Excerpted text:
++++++++++

Mortgage rates dive to record lows on coronavirus frightsMarch 7, 2020
As the concerns about the effect that the coronavirus will have on the global economy increases, mortgage rates have dropped to their lowest level in the history of Freddie Mac’s survey of mortgage lenders, which began in 1971.
The Federal Reserve cut interest rates Tuesday in an emergency move, according to the Wall Street Journal. The 30-year fixed-rate mortgage decreased to 3.29 percent from 3.45 percent last week, according to Freddie Mac.
The good news comes with a caveat because, typically, as mortgage rates drop, home sales rise. But with the coronavirus out there, some business had started hurting, with a few closing down and a few people choosing to self-quarantine, making buyers unwilling to visit homes and more willing to delay purchases, according to the Journal.
However, the declining rates have made the mortgage industry invest in new hires, predicting a year of refinancings, while still being optimistic about new home loans.

++++++++++

Instructions:
[1] Answer these questions from the mortgage-rate article:
(a) In what year did Freddie Mac's survey of mortgage lenders begin?
(b) To what rate did the 30-year fixed-rate mortgage fall, and from what rate?
(c) What kind of year is the mortgage industry predicting as it invests in new hires?
[2] Can you resume the article on record-low mortgage rates, picking up after its last sentence?

++++++++++

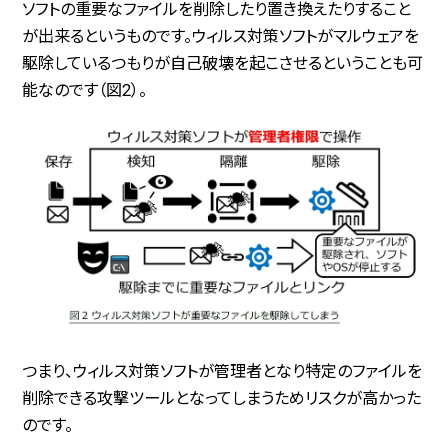
ソフトの重要なファイルを削除したり置き換えたりすること
が出来るというものです。ウィルス対策ソフトがマルウェアを
駆除しているつもりが自己破壊を起こさせるということも可
能なのです（図2）。
つまり、ウィルス対策ソフトが管理者となり特定のファイルを
削除できる攻撃ツールとなってしまうためリスクが高かった
のです。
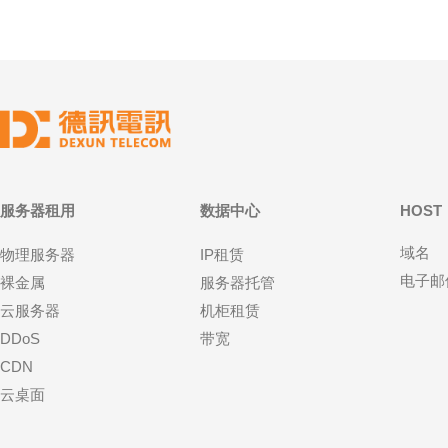
服务器租用
数据中心
HOST
域名
物理服务器
IP租赁
电子邮
裸金属
服务器托管
云服务器
机柜租赁
DDoS
带宽
CDN
云桌面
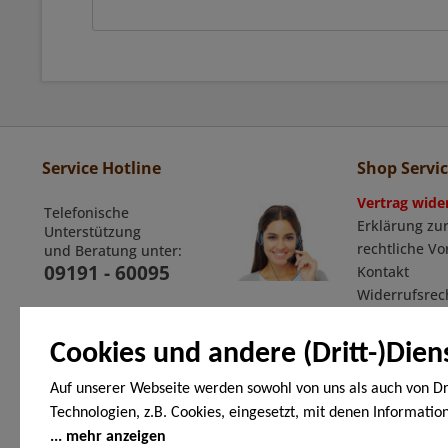
Service Hotline
Shop Servi
Vertrag wide
Telefonische
Erklärung zur
Unterstützung
rechtliche V
und Beratung unter:
09191 - 60095
Kontakt
Widerrufsrec
Widerrufsfor
Allgemeine G
Cookies und andere (Dritt-)Dien
Auf unserer Webseite werden sowohl von uns als auch von Dr
Technologien, z.B. Cookies, eingesetzt, mit denen Informatio
Zahlungsarten
Endgerät gespeichert und/oder von Ihrem Endgerät abgeruf
mehr anzeigen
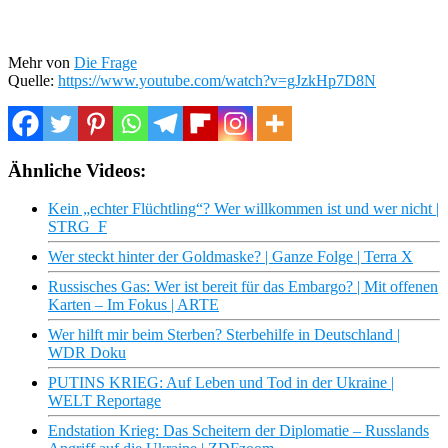
Mehr von
Die Frage
Quelle:
https://www.youtube.com/watch?v=gJzkHp7D8N
Ähnliche Videos:
Kein „echter Flüchtling“? Wer willkommen ist und wer nicht |
STRG_F
Wer steckt hinter der Goldmaske? | Ganze Folge | Terra X
Russisches Gas: Wer ist bereit für das Embargo? | Mit offenen
Karten – Im Fokus | ARTE
Wer hilft mir beim Sterben? Sterbehilfe in Deutschland |
WDR Doku
PUTINS KRIEG: Auf Leben und Tod in der Ukraine |
WELT Reportage
Endstation Krieg: Das Scheitern der Diplomatie – Russlands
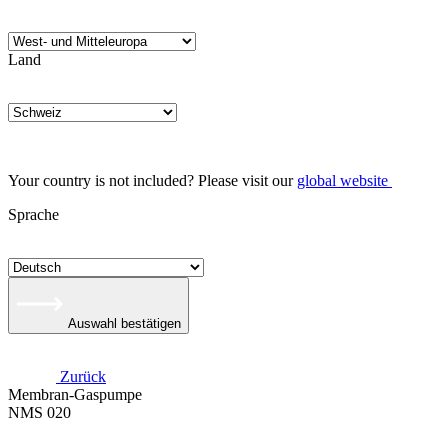
Land
Your country is not included? Please visit our
global website
Sprache
Auswahl bestätigen
Zurück
Membran-Gaspumpe
NMS 020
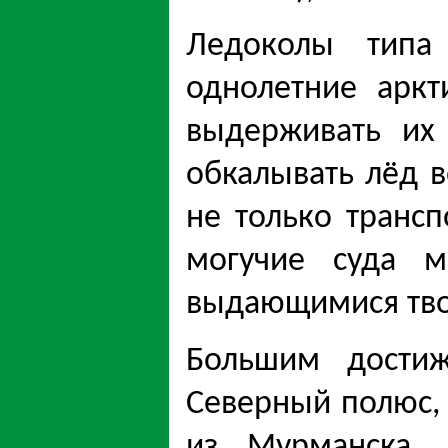
Ледоколы типа 
однолетние арк
выдерживать их 
обкалывать лёд в
не только транс
могучие суда 
выдающимися тво
Большим достиж
Северный полюс, 
из Мурманска.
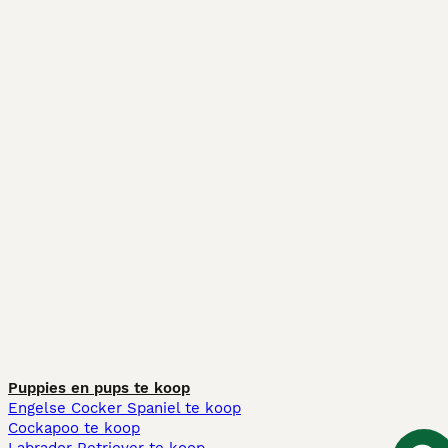
Puppies en pups te koop
Engelse Cocker Spaniel te koop
Cockapoo te koop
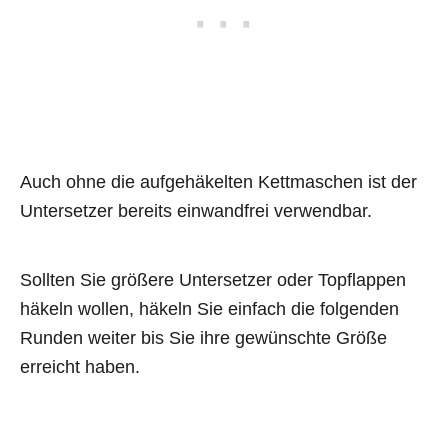
Auch ohne die aufgehäkelten Kettmaschen ist der
Untersetzer bereits einwandfrei verwendbar.
Sollten Sie größere Untersetzer oder Topflappen
häkeln wollen, häkeln Sie einfach die folgenden
Runden weiter bis Sie ihre gewünschte Größe
erreicht haben.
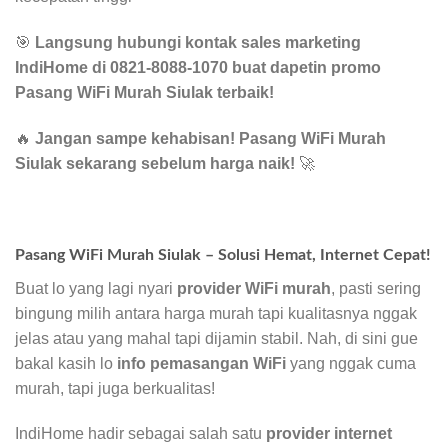
🎯
Langsung hubungi kontak sales marketing
IndiHome di 0821-8088-1070 buat dapetin promo
Pasang WiFi Murah Siulak terbaik!
🔥
Jangan sampe kehabisan! Pasang WiFi Murah
Siulak sekarang sebelum harga naik!
🚀
Pasang WiFi Murah Siulak – Solusi Hemat, Internet Cepat!
Buat lo yang lagi nyari
provider WiFi murah
, pasti sering
bingung milih antara harga murah tapi kualitasnya nggak
jelas atau yang mahal tapi dijamin stabil. Nah, di sini gue
bakal kasih lo
info pemasangan WiFi
yang nggak cuma
murah, tapi juga berkualitas!
IndiHome hadir sebagai salah satu
provider internet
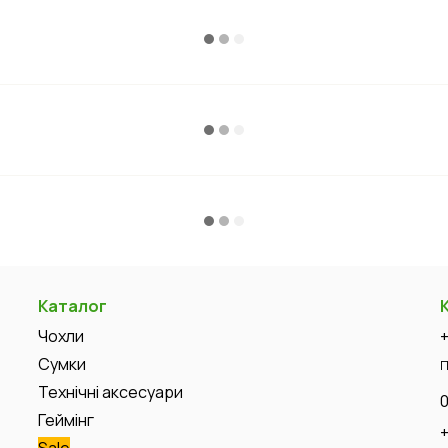
Каталог
Чохли
Сумки
П
Технічні аксесуари
Геймінг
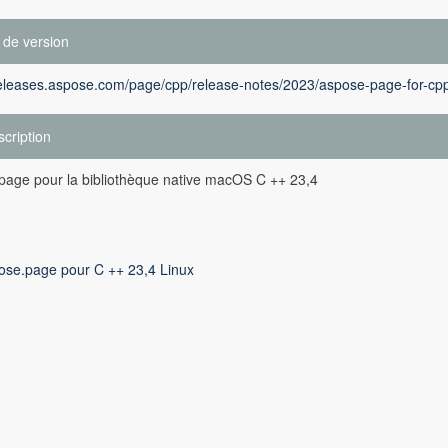
 de version
releases.aspose.com/page/cpp/release-notes/2023/aspose-page-for-cpp
cription
page pour la bibliothèque native macOS C ++ 23,4
ose.page pour C ++ 23,4 Linux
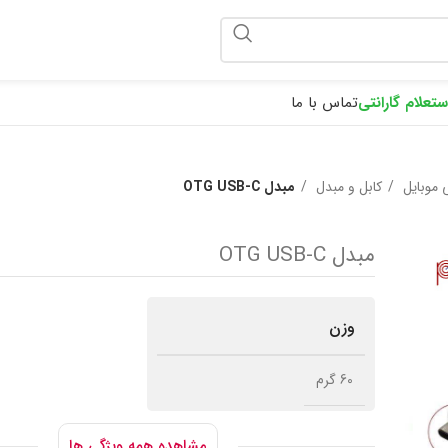
ponix
ستعلام گارانتی
تماس با ما
 موبایل
کابل و مبدل
مبدل OTG USB-C
مبدل OTG USB-C
وزن
60 گرم
مشاهده همه ویژگی ها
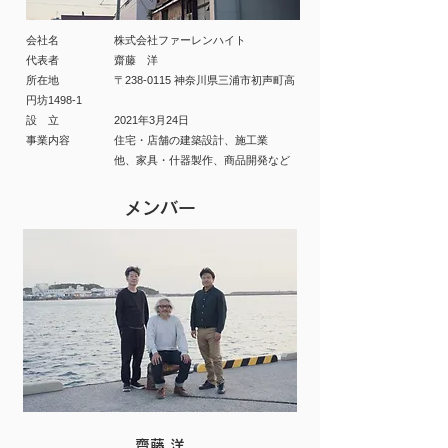
​会社名 株式会社ファーレンハイト
代表者 齋藤 洋
​所在地 〒238-0115 神奈川県三浦市初声町高
円坊1498-1
設 立 2021年3月24日
​事業内容 住宅・店舗の建築設計、施工業
他、家具・什器製作、商品開発など
​メンバー
​齋藤 洋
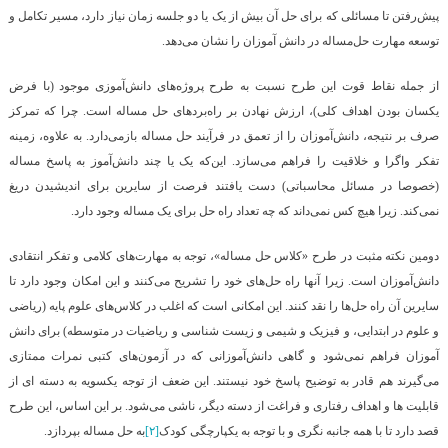
پیش‌رفتن تا مسائلی که برای حل آن بیش از یک یا دو جلسه زمان نیاز دارد، مسیر تکامل و
توسعه مهارت حل‌مساله در دانش آموزان را نشان می‌دهد.
از جمله نقاط قوت این طرح نسبت به طرح پروژه‌های دانش‌آموزی موجود (با فرض
یکسان بودن اهداف کلی)، ارزش نهادن بر راه‌بردهای حل مساله است. چرا که تمرکز
صرف بر نتیجه، دانش‌آموزان را از تعمق در فرآیند حل مساله باز‌می‌دارد. به علاوه، زمینه
تفکر واگرا و خلاقیت را فراهم می‌سازد. این‌که یک یا چند دانش‌آموز به پاسخ مساله
(خصوصا در مسائل محاسباتی) دست یافتند فرصت از سایرین برای اندیشیدن دریغ
نمی‌کند. زیرا هیچ کس نمی‌داند که چه تعداد راه حل برای یک مساله وجود دارد.
دومین نکته مثبت در طرح «کلاس حل مساله»، توجه به مهارت‌های کلامی و تفکر انتقادی
دانش‌آموزان است. زیرا آنها راه حل‌های خود را تشریح می‌کنند و این امکان وجود دارد تا
سایرین آن راه حل‌ها را نقد کنند. این امکانی است که اغلب در کلاس‌های علوم پایه (ریاضی
و علوم در ابتدایی، و فیزیک و شیمی و زیست شناسی و ریاضیات در متوسطه) برای دانش
آموزان فراهم نمی‌شود و گاهی دانش‌آموزانی که در آزمون‌های کتبی نمرات ممتازی
می‌گیرند هم قادر به توضیح پاسخ خود نیستند. این ضعف از توجه یکسویه به دسته ای از
قابلیت ها و اهداف رفتاری و فراغت از دسته دیگر، ناشی می‌شود. بر این اساس، این طرح
قصد دارد تا با همه جانبه نگری و با توجه به یکپارچگی کودک
[۲]
به حل مساله بپردازد.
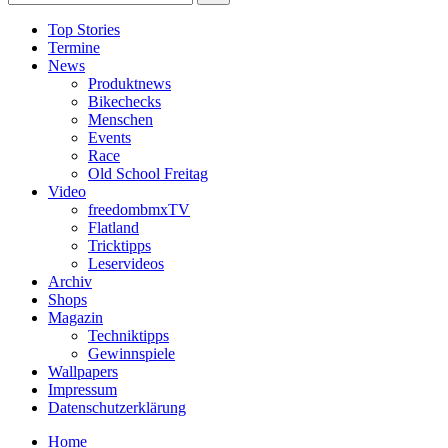
Top Stories
Termine
News
Produktnews
Bikechecks
Menschen
Events
Race
Old School Freitag
Video
freedombmxTV
Flatland
Tricktipps
Leservideos
Archiv
Shops
Magazin
Techniktipps
Gewinnspiele
Wallpapers
Impressum
Datenschutzerklärung
Home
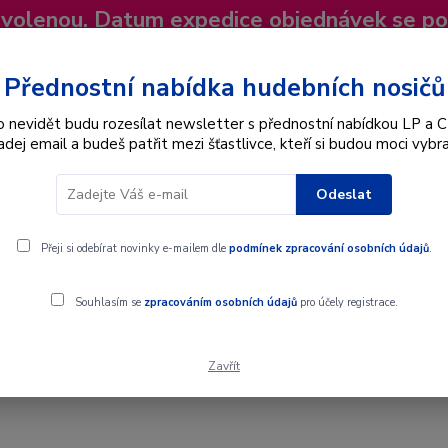
dovolenou. Datum expedice objednávek se p
niky
Nevíte si rady? Zavolejte.
+420 725
Více
Přednostní nabídka hudebních nosičů
o nevidět budu rozesílat newsletter s přednostní nabídkou LP a C
adej email a budeš patřit mezi šťastlivce, kteří si budou moci vybra
Hledat
Odeslat
Interpret
Karel Gott
Dárkové poukazy
Přeji si odebírat novinky e-mailem dle
podmínek zpracování osobních údajů
.
ej / Je Mi Sedmnáct - SP / Vinyl
Souhlasím se
zpracováním osobních údajů
pro účely registrace.
Zavřít
j / Je Mi Sedmnáct - SP / Vinyl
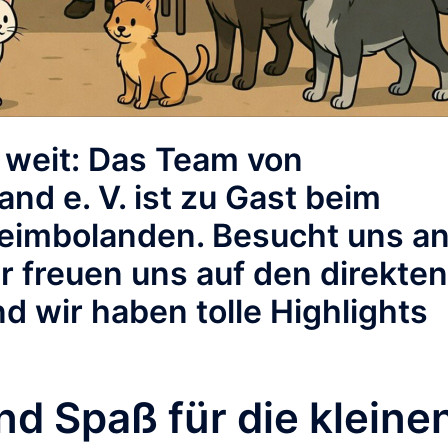
o weit: Das Team von
nd e. V. ist zu Gast beim
heimbolanden. Besucht uns a
r freuen uns auf den direkten
d wir haben tolle Highlights
d Spaß für die kleine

++++++++++

Task-by-task results:
[1]
(a) 1971
(b) It fell to 3.29 percent from 3.45 percent the week before.
(c) A year of refinancings.

[2]
In 2019, low mortgage rates had restored the interest in the housing market, which was showing signs of a slowdown the year before, in 2018. This drop in the rates has also led to a growth in refinancings, which last year were at their highest level since 2006, the Journal published.
Refinancing requests were up 26 percent from the previous week, and surged more than 200 percent from the same period in comparison to 2019, according to Mortgage Bankers Association data released Wednesday, the paper reported.
Over sectors, real estate is feeling the effects of the coronavirus, especially the hospitality business, as travel constraints across the country and around the world have led to massive cancelations.
Last week, a type of real estate stocks called the SNL U.S. REIT Equity index fell about 12.3 percent, according to S&P.